Solving an equation on Matlab
Let me tell you how to solve an equation using Matlab. It's really not too difficult, so let's get started.
There are two different ways you can go about solving an equation on Matlab. The first method involves using polynomials, while the second method is based on symbolic calculation.
The function roots()
Let's start with the roots() function. This function allows you to find the roots of a polynomial.
roots(P)
All you need to do is input the numeric coefficients of the equation as the parameter P.
But what are roots, you ask? They are the values of the unknown variable x that intersect the x-axis and make both sides of the equation equal to zero.
Let me give you a practical example.
Say we have a simple second-degree equation with one unknown variable:
$$ x^2 + 3x = 4 $$
To solve it, we first transform the equation into an equivalent form:
$$ x^2 + 3x -4 = 0 $$
The numeric coefficients of x are 1, 3, and -4, which we then write in an array in descending order of degree: [1 3 -4].
>> P = [1 3 -4];
Note that if one of the coefficients is missing, you should insert a zero in its place.
To find the solutions of the equation, we simply use the roots() function:
>> roots(P)
This will give us the roots of the equation, which in this case are -4 and 1.
ans =
-4
1
To verify the solutions, we can use the polyval() function.
>> polyval(P,roots(P))
ans =
0
0
If we input polyval([1 3 -4], roots([1 3 -4])), we get [0 0], which means that both values of x satisfy the equation.
Verifica. Verifica la prima soluzione. Sostituisci x=-4 nell'equazione. $$ x^2 + 3x -4 = 0 $$ $$ (-4)^2 + 3 \cdot (-4) -4 = 0 $$ $$ 16 -12 -4 = 0 $$ $$ 0 = 0 $$ Ora verifica la seconda soluzione.

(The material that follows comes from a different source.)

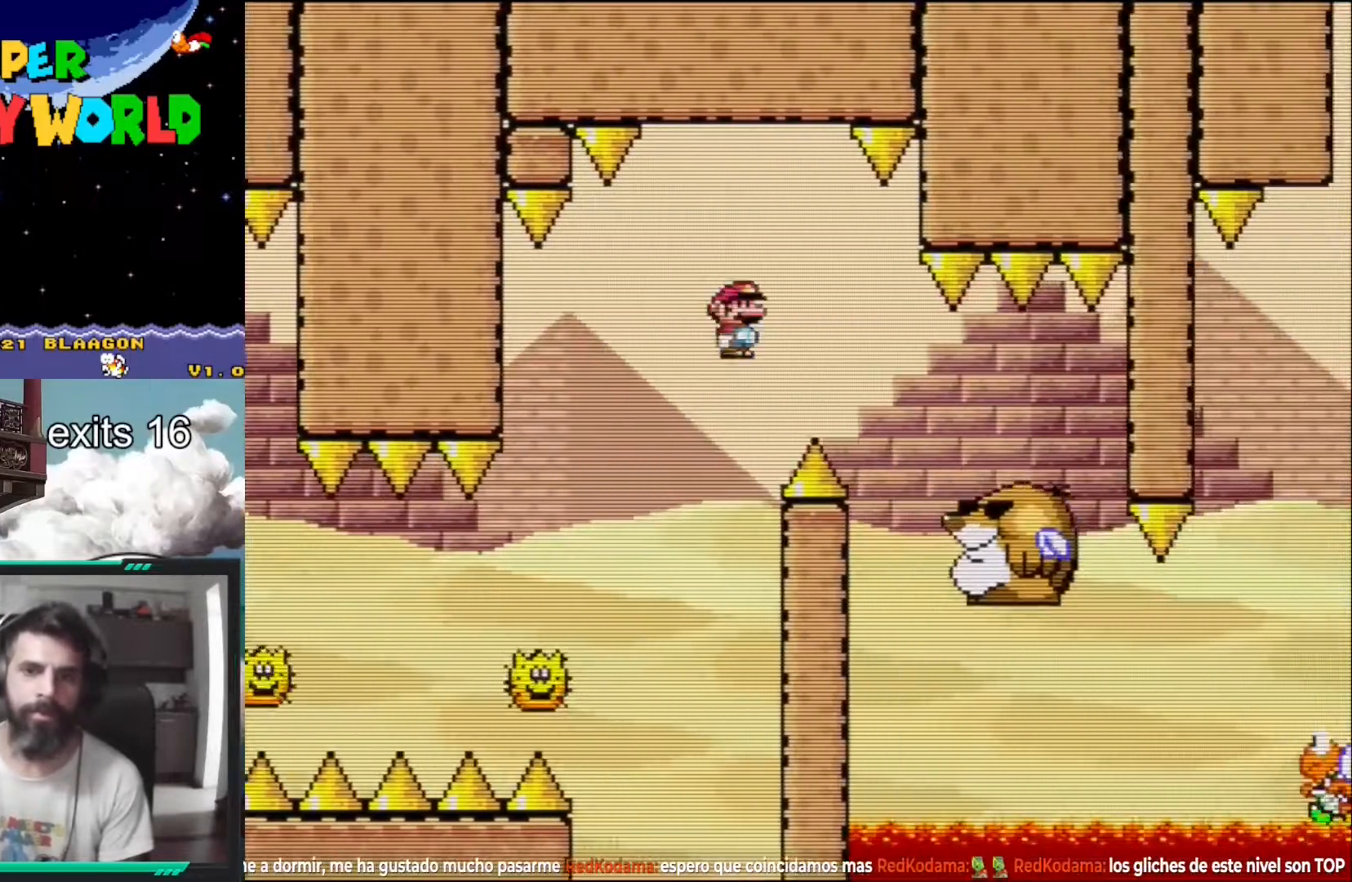
{"buttons": ["X"], "events": [[150, "DPAD_RIGHT", "up"], [183, "A", "up"], [250, "DPAD_LEFT", "down"], [367, "DPAD_LEFT", "up"]]}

Sostituisci x=1 nell'equazione. $$ x^2 + 3x -4 = 0 $$ $$ (1)^2 + 3 \cdot 1 -4 = 0 $$ $$ 1 + 3 -4 = 0 $$ $$ 0 = 0 $$ Entrambi i valori risolvono l'equazione.
Now, what if the equation has no solutions in real numbers?

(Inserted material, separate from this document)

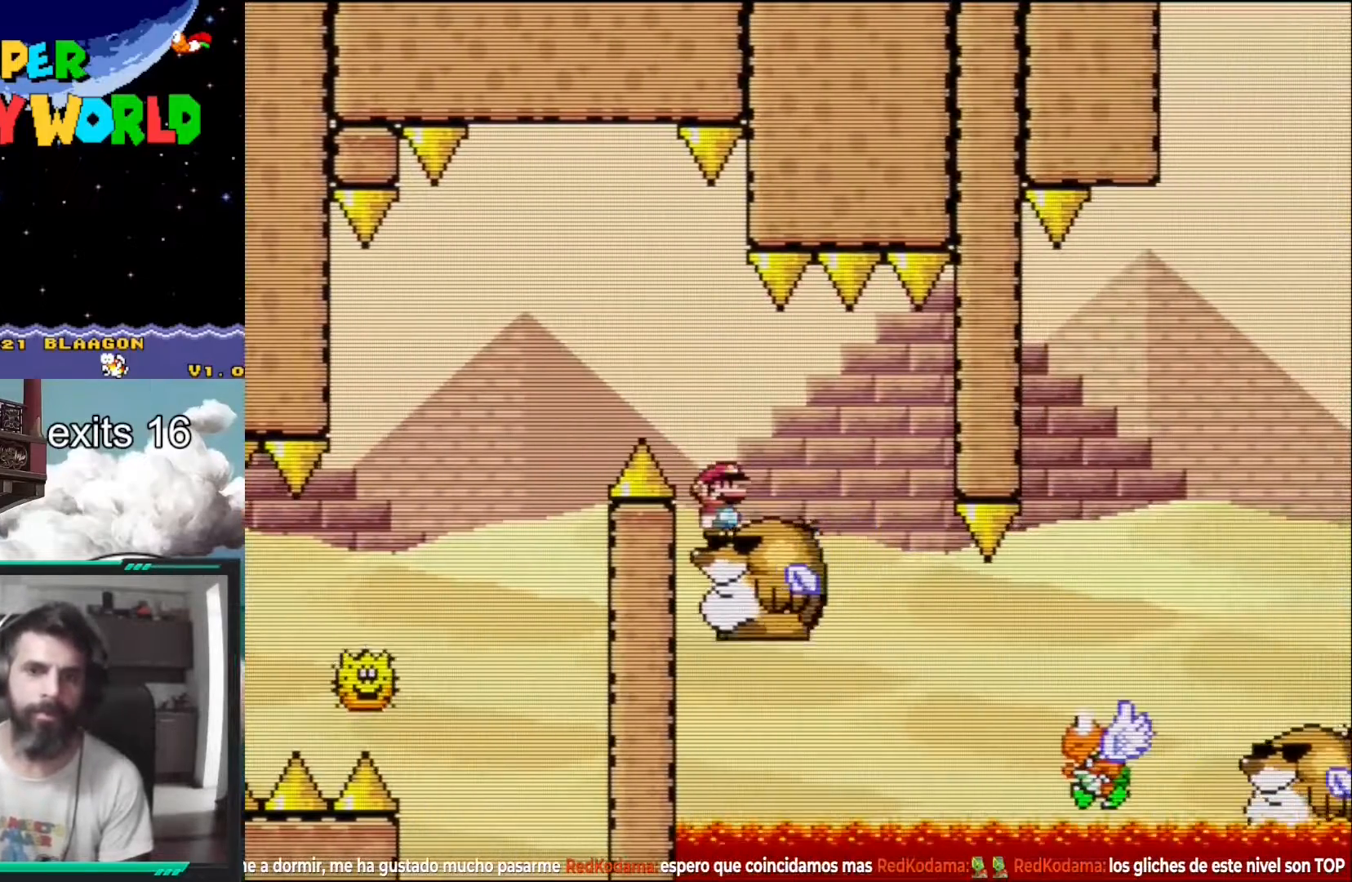
{"buttons": ["Y", "DPAD_RIGHT"], "events": [[33, "DPAD_RIGHT", "down"], [250, "X", "up"], [317, "Y", "down"]]}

In that case, the roots() function will give us the complex solutions of the equation.
For example, if we have a fourth-degree equation x4+3x2-2x+1=0
$$ x^4 + 3x^2 - 2x +1 = 0 $$
We can use roots([1 0 3 -2 1]) to find the solutions, which turn out to be complex numbers.
>> roots([1 0 3 -2 1])
But don't worry, the roots() function will still give us the correct answers, even if they're not real numbers.
ans =
-0.34975 + 1.74698i
-0.34975 - 1.74698i
0.34975 + 0.43899i
0.34975 - 0.43899i
The solve() function
There's this nifty little function in Matlab called "solve()" that allows you to find the solution of a symbolic equation.
solve(eqz)
It's quite useful, really. All you have to do is pass the symbolic equation you want to solve as a parameter to the solve() function.
Now, when it comes to solving the equation, you need to use symbolic calculation. This involves defining the unknown variables of the problem as symbols, defining the symbolic equation, and then finding the solutions using the solve() function.

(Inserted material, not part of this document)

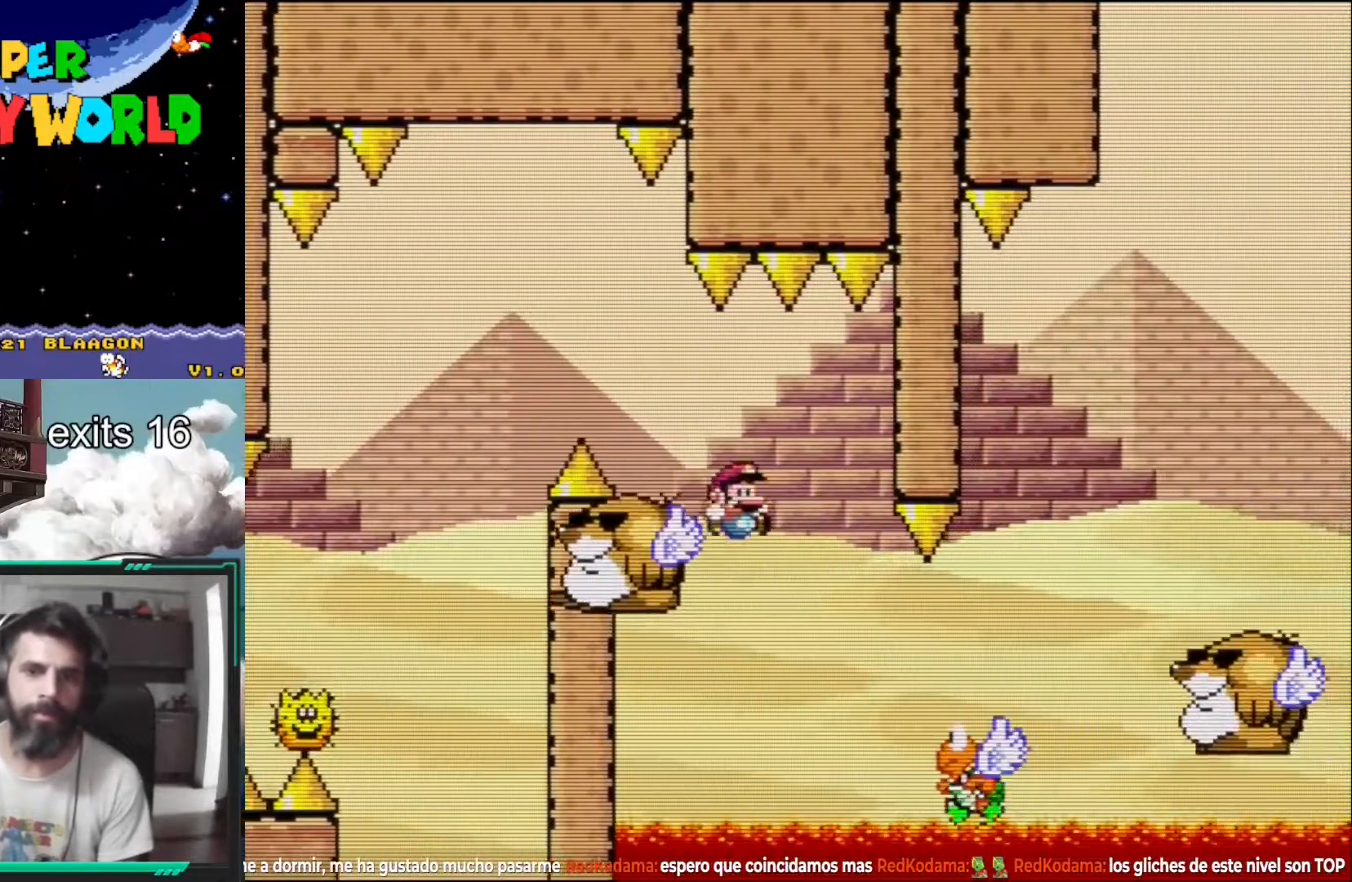
{"buttons": ["B", "Y", "DPAD_RIGHT"], "events": [[183, "B", "down"]]}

Let me give you an example.
Say we have a second-degree equation with one unknown:
$$ x^2 + 3x = 4 $$
To solve this equation using the solve() function, we first need to transform it into normal form by moving all the terms to the left:
$$ x^2 + 3x - 4 = 0 $$
Then we define the unknown variable as a symbolic variable using the "syms" function.
>> syms x
Next, we define the symbolic equation and assign it to the "eqz" variable.
>> eqz = x^2+3*x-4
Finally, we use the solve() function to find the solutions of the equation.
>> solve(eqz)
And there you have it! The solve() function finds the solutions of the equation, which in this case are x1=-4 and x2=1.
ans=
-4
1
It's worth noting that you can use the solve() function and symbolic calculation to solve equations with two or more unknowns.
his makes it a powerful tool for solving equations of any degree in Matlab.